Because of these entrenched social norms, leadership positions in water governance often seem inaccessible to women, and many people characterize work in WASH as “dirty, dangerous and cumbersome”. In addition, obstacles such as the lack of gender-sensitive and private sanitation sanitation facilities, a lack of menstrual products, and overt discrimination in the workplace prevent women from staying in or accessing leadership positions in the WASH industry.
Why women play a key role in water governance
Access to water and sanitation remains one of the most pervasive and pervasive global challenges. Remote and low-income areas often have difficulty accessing water. To tackle these inequalities, new perspectives are needed to shape water availability in Bangladesh. Marginalized populations living in poverty, like women, the elderly and the disabled face even more difficulties in accessing water.
Bangladeshi women directly understand how households use and conserve water and also have the lived experience of trying to properly manage a menstrual cycle without the necessary resources and facilities. By integrating women into the workforce and training them to take on leadership roles, necessary new perspectives informed by experiences of inequality, intersectionality and marginalization can arise.

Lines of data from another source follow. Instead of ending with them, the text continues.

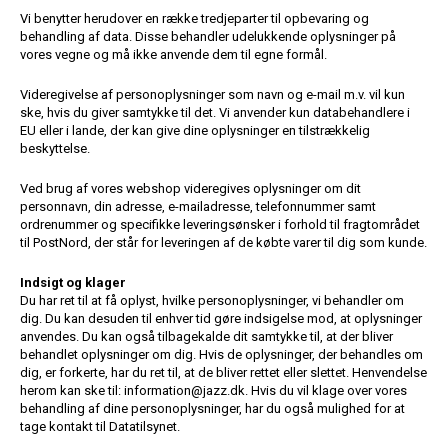
Vi benytter herudover en række tredjeparter til opbevaring og
behandling af data. Disse behandler udelukkende oplysninger på
vores vegne og må ikke anvende dem til egne formål.
Videregivelse af personoplysninger som navn og e-mail m.v. vil kun
ske, hvis du giver samtykke til det. Vi anvender kun databehandlere i
EU eller i lande, der kan give dine oplysninger en tilstrækkelig
beskyttelse.
Ved brug af vores webshop videregives oplysninger om dit
personnavn, din adresse, e-mailadresse, telefonnummer samt
ordrenummer og specifikke leveringsønsker i forhold til fragtområdet
til PostNord, der står for leveringen af de købte varer til dig som kunde.
Indsigt og klager
Du har ret til at få oplyst, hvilke personoplysninger, vi behandler om
dig. Du kan desuden til enhver tid gøre indsigelse mod, at oplysninger
anvendes. Du kan også tilbagekalde dit samtykke til, at der bliver
behandlet oplysninger om dig. Hvis de oplysninger, der behandles om
dig, er forkerte, har du ret til, at de bliver rettet eller slettet. Henvendelse
herom kan ske til: information@jazz.dk. Hvis du vil klage over vores
behandling af dine personoplysninger, har du også mulighed for at
tage kontakt til Datatilsynet.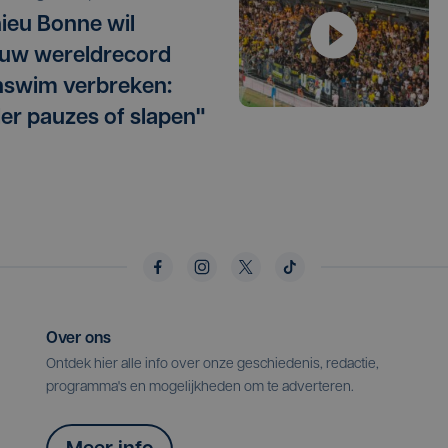
ieu Bonne wil
uw wereldrecord
swim verbreken:
er pauzes of slapen"
Over ons
Ontdek hier alle info over onze geschiedenis, redactie,
programma's en mogelijkheden om te adverteren.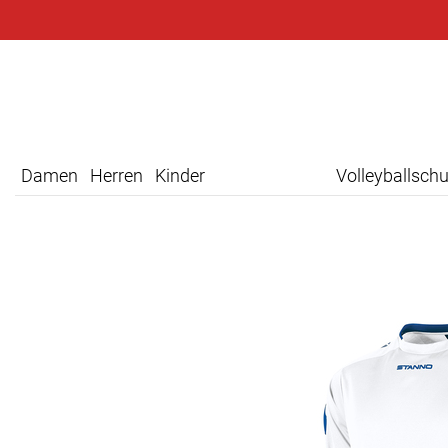
Damen
Herren
Kinder
Volleyballsch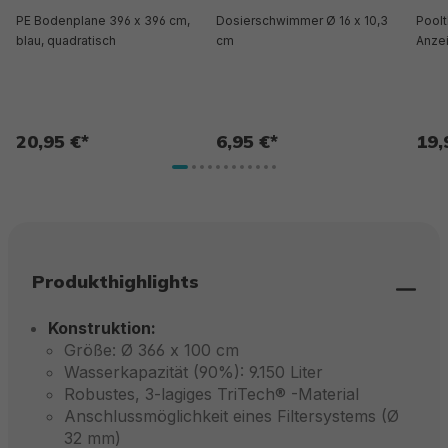
PE Bodenplane 396 x 396 cm,
Dosierschwimmer Ø 16 x 10,3
Poolt
blau, quadratisch
cm
Anze
20,95 €*
6,95 €*
19,
Produkthighlights
Konstruktion:
Größe: Ø 366 x 100 cm
Wasserkapazität (90%): 9.150 Liter
Robustes, 3-lagiges TriTech® -Material
Anschlussmöglichkeit eines Filtersystems (Ø
32 mm)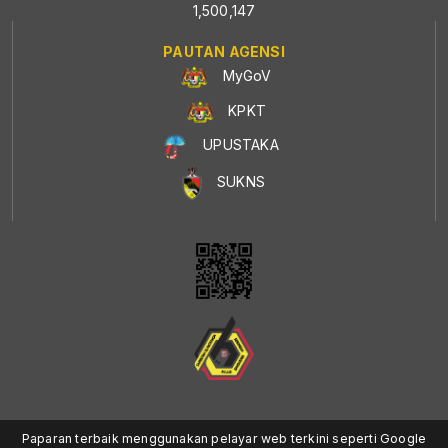
1,500,147
PAUTAN AGENSI
MyGoV
KPKT
UPUSTAKA
SUKNS
Paparan terbaik menggunakan pelayar web terkini seperti Google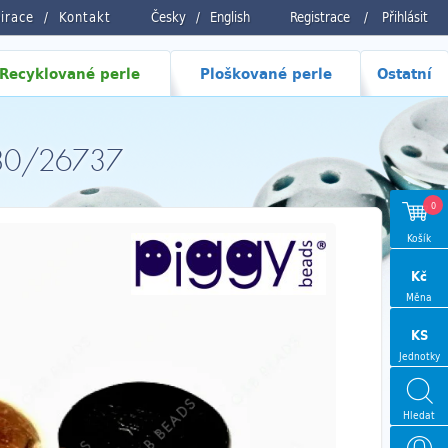
pirace
Kontakt
Česky
/
English
Registrace
/
Přihlásit
Recyklované perle
Ploškované perle
Ostatní
3980/26737
0
Košík
Kč
Měna
KS
Jednotky
Hledat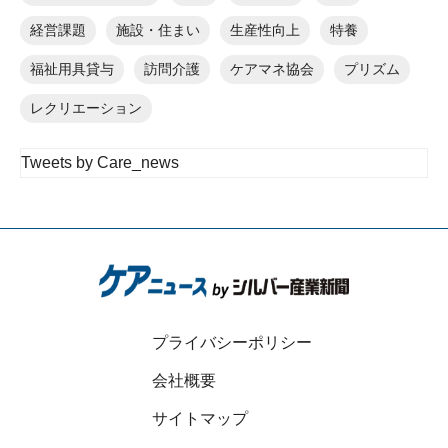
経営課題
施設・住まい
生産性向上
特養
福祉用具貸与
訪問介護
ケアマネ協会
プリズム
レクリエーション
Tweets by Care_news
プライバシーポリシー
会社概要
サイトマップ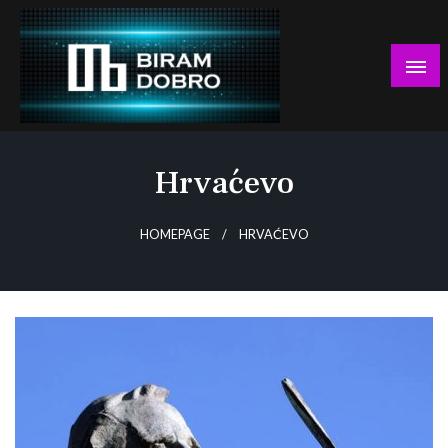
Skip
to
content
… jer BUDUĆNOST nema drugo IME!
Biram DOBRO
Hrvaćevo
HOMEPAGE
HRVAĆEVO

Expanding the hiring pool to include women while removing barriers to leadership makes it possible to respond more effectively to the changing needs of the WASH sector.
In addition, women and businesses benefit from access to better jobs in WASH. Evidence shows that mixed companies outperform less diverse companies, and several studies link greater diversity to an expanded skill set within the company.
The role of the World Bank
The Bangladesh Rural WASH Program for Human Capital Development creates space for women’s voice in WASH by “providing better access to water, sanitation and hygiene services in 78 rural sub-districts of Bangladesh”. The World Bank will provide “microfinance loans and sanitation grants for investments” in WASH facilities and hopes to “shift WASH decision-making from men in urban markets to women in households”. The program will encourage “the representation and leadership of women in water management committees”, with the objective that “women chair 30% of these committees”. Chairs will receive training and support on how to use their voice to highlight critical WASH issues.
Finally, the program will help 150 women entrepreneurs to “market and sell soaps, disinfectants and menstrual hygiene products at household doors”, further encouraging ideal menstrual hygiene practices for girls and women.
Overall, the World Bank’s efforts are integral to improving water governance in Bangladesh while empowering women whose voices are often not heard.